The other main concept was the ultimate winner. Transitioning Luna to a fresh, new business brand with a professional, tech feel and, critically, would appeal to our key audience of mid-size companies through to corporates. A more significant change from the old branding but done for the right reasons.

The first part of the Strategy Phase is about considering the alternative concepts and deciding on the best fit. Then the second part is to develop the chosen direction into a working brand strategy, ready for the Creative Phase and the detailed identity design and styling.

Product branding

Integral to the strategic thinking was to identify the primary services we wanted to promote, namely:

  • Consultative Branding referenced previously but now spotlighted as core to our strategic-led brand work.
  • Mergers & Acquisitions which has become central to our offer with global clients.
  • Brand Development focused on long term brand building to differentiate us from the short-term focused promotional campaign brand agencies.
  • Rebranding Projects had always been important and remain key to our project work.

To provide added focus to our B2B branding it made sense to go further and create a set of Product Brands, showcasing our speciality services and reinforcing that we are not a generalist agency or a one-top shop. There are plenty of people with that positioning. Our market position is niche, expert and specialist strategy-led branding.

Storytelling

Our own brand story is based around a key set of messaging themes that we want to communicate to clients and prospects. They underpin our brand and the way that we talk about ourselves online, on social platforms, in client engagement and networking, and across all of our marketing.

These messaging themes are:

  • Fully B2B focused is important as previously we had said that we are brand specialists not sector specific and we’re happy to pitch for consumer brand projects as well. Having analysed our client base it was clear that not only should we develop our B2B expertise but we also have a predominant project experience in Tech, Built Environment and Professional Services. These sectors are now our priority for new business development .

• EXERCISE TASKS
a - In the passage on the agency's rebranding, rewrite the part that begins with "Product branding" and stops after "campaign brand agencies.", substituting "Brand Growth" for "Brand Development".
b - Mark each statement yes or no based on the passage about the agency's rebranding, and quote the words that decide it.
(i) The chosen concept was meant to appeal to mid-size companies through to corporates.
(ii) The agency describes its market position as broad and general.
(iii) Rebranding Projects are presented as a new addition to the agency's work.
c - Carry on the passage about the agency's rebranding from its final sentence.

• RECORDS
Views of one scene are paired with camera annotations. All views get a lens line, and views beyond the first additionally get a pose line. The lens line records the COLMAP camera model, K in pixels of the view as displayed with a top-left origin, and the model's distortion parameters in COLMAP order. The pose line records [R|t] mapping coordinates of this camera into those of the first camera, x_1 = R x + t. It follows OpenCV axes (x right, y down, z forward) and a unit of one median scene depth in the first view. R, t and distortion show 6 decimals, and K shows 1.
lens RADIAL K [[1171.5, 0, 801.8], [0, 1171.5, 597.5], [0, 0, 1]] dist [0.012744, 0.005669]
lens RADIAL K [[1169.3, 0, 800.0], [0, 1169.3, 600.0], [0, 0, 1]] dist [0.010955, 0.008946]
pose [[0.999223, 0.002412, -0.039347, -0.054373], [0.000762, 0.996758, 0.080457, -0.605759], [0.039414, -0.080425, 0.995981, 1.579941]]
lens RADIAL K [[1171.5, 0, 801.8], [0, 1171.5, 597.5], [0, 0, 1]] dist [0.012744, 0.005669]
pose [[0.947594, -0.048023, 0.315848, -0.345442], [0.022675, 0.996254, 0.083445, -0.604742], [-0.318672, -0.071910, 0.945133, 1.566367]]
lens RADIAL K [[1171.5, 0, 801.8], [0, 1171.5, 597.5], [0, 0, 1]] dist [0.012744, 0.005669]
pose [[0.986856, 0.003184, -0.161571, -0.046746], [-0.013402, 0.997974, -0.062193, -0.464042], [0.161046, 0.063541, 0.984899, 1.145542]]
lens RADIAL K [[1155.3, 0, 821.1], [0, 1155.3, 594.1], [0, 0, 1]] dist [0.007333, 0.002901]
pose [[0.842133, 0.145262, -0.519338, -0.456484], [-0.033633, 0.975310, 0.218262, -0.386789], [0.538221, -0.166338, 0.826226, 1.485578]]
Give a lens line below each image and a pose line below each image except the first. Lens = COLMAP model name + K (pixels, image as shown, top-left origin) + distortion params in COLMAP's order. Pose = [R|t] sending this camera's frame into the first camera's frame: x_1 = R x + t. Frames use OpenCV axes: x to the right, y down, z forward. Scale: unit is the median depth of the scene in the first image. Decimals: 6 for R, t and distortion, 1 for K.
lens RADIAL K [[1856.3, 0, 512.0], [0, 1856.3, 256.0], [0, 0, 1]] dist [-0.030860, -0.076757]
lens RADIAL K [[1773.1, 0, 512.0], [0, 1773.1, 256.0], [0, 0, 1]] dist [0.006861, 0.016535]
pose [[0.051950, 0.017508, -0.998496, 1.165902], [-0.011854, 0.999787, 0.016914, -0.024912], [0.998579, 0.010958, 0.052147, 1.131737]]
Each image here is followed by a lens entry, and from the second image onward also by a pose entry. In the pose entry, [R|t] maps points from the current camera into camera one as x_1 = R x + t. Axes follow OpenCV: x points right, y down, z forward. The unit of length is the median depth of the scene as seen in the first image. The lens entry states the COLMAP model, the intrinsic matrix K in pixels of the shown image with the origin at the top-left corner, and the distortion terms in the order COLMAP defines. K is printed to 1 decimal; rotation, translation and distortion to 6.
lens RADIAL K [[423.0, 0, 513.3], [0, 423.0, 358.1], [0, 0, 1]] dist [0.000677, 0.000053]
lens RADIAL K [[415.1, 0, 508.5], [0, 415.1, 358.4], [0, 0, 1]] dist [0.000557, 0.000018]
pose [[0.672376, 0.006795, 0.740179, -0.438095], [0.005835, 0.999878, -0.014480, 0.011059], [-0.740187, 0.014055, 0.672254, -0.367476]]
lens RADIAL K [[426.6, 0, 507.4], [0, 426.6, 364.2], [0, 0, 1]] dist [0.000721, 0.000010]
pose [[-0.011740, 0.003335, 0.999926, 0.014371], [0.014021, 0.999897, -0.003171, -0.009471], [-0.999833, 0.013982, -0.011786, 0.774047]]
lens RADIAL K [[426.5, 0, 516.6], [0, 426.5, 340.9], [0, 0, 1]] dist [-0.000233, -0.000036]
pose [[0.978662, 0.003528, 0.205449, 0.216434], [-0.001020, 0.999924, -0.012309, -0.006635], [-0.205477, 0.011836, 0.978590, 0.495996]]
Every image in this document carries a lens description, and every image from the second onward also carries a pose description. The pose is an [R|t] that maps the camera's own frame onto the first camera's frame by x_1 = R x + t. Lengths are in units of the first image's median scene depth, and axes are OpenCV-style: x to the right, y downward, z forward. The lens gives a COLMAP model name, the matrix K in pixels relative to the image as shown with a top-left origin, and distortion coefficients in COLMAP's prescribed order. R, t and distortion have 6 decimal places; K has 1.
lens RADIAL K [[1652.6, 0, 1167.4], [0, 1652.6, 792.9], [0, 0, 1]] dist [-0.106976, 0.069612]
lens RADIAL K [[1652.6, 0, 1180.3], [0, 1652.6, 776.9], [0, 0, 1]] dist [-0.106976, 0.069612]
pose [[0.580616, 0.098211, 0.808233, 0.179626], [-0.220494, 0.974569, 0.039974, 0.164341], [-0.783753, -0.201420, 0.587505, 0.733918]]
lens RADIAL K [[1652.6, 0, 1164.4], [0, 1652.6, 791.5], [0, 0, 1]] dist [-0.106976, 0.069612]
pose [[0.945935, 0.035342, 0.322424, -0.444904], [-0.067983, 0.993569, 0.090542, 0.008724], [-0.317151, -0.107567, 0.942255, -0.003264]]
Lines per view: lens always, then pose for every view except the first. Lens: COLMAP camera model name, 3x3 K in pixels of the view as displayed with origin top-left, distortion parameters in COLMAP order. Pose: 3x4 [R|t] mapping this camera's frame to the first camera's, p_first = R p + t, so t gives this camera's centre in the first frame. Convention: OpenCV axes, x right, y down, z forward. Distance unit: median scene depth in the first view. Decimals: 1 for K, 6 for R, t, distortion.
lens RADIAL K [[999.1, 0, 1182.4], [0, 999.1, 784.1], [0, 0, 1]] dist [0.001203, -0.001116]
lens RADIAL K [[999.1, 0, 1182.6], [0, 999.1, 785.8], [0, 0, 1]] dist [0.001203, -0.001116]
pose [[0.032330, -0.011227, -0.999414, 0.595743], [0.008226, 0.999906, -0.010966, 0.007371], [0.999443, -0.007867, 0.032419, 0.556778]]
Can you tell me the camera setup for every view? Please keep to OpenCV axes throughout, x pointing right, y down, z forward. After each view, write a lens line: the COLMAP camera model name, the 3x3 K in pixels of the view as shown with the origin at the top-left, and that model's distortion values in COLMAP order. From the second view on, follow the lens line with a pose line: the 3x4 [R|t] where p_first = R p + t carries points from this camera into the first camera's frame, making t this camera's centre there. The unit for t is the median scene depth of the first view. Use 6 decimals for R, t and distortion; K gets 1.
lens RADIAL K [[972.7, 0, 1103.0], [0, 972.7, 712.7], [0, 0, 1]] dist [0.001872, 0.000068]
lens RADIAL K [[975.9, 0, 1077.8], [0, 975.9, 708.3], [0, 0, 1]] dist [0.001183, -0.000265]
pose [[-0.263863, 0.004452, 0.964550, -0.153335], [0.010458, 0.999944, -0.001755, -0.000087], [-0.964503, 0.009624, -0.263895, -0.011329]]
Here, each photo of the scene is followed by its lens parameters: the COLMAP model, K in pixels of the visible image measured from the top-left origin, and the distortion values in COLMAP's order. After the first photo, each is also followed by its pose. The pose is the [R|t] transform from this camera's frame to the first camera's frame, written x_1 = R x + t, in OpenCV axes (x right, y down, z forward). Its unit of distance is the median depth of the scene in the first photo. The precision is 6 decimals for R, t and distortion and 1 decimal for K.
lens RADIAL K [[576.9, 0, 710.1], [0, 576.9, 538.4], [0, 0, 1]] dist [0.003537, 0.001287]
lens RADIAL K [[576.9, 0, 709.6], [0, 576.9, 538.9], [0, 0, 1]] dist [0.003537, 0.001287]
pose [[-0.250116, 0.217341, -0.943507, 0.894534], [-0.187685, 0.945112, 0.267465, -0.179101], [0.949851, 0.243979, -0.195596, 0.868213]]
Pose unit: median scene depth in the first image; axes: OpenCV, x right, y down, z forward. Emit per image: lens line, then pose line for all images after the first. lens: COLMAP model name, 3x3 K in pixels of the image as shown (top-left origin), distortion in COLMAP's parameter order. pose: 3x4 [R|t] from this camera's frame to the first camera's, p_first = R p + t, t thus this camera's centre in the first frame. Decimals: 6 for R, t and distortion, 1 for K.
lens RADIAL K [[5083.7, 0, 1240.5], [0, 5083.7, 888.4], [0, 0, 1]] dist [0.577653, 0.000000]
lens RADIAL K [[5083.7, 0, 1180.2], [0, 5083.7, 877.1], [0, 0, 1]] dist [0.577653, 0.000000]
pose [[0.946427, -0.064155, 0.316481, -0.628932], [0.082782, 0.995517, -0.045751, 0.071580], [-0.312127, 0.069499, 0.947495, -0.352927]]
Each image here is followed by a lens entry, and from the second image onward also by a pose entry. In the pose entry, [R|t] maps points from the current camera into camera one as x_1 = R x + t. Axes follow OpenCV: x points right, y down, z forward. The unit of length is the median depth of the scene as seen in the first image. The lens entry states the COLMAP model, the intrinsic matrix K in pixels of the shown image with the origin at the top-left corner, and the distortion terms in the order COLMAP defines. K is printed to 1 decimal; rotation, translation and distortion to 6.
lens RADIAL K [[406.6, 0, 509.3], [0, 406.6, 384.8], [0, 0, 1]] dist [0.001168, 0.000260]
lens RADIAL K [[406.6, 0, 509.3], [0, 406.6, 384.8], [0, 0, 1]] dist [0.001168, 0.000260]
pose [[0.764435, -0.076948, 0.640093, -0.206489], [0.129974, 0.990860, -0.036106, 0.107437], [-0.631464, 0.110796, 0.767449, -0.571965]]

• ANSWERS FOR THE TASKS
a -
Product branding

Integral to the strategic thinking was to identify the primary services we wanted to promote, namely:

  • Consultative Branding referenced previously but now spotlighted as core to our strategic-led brand work.
  • Mergers & Acquisitions which has become central to our offer with global clients.
  • Brand Growth focused on long term brand building to differentiate us from the short-term focused promotional campaign brand agencies.

b -
(i) Yes: "would appeal to our key audience of mid-size companies through to corporates"
(ii) No: "Our market position is niche, expert and specialist strategy-led branding."
(iii) No: "Rebranding Projects had always been important and remain key to our project work."

c -
  • Global client base is emphasised far more now as we have recognisable expertise with big corporate clients who want brand consultants they can depend on. Branding in the Mergers and Acquisitions area is a classic example of this.
  • Strategy-led to differentiate ourselves from the vast number of creative-led brand agencies. Everyone does brand but usually with a direction or service focus (e.g. website, digital, promotional, experiential etc.) Our direction and skill set is focused on strategic branding.

Creative Phase

The new brand style and identity is designed to show the contemporary, professional nature of the Luna brand. In changing from such distinctive imagery with the StreetArt approach, we wanted to achieve an engaging design and opted for the use of a graduated two colour creative with flowing lines underneath.

This approach has the added benefit of being able to create a set of layouts that can be used across our marketing comms (website, brochure, proposals, presentations.)

Examples of brand layouts

Logo Design

Having evaluated our brand logo within our overall brand identity design, we decided to retain the logo as it had value and was easily recognised. So we gave it a facelift by thinning the letters and increasing the visibility of the word branding.

We also decided to go with a two primary colour palette and to move away from the four bright colours that was a better fit for the more creative branding approach we had at launch. Now we want a more business-like and contemporary look.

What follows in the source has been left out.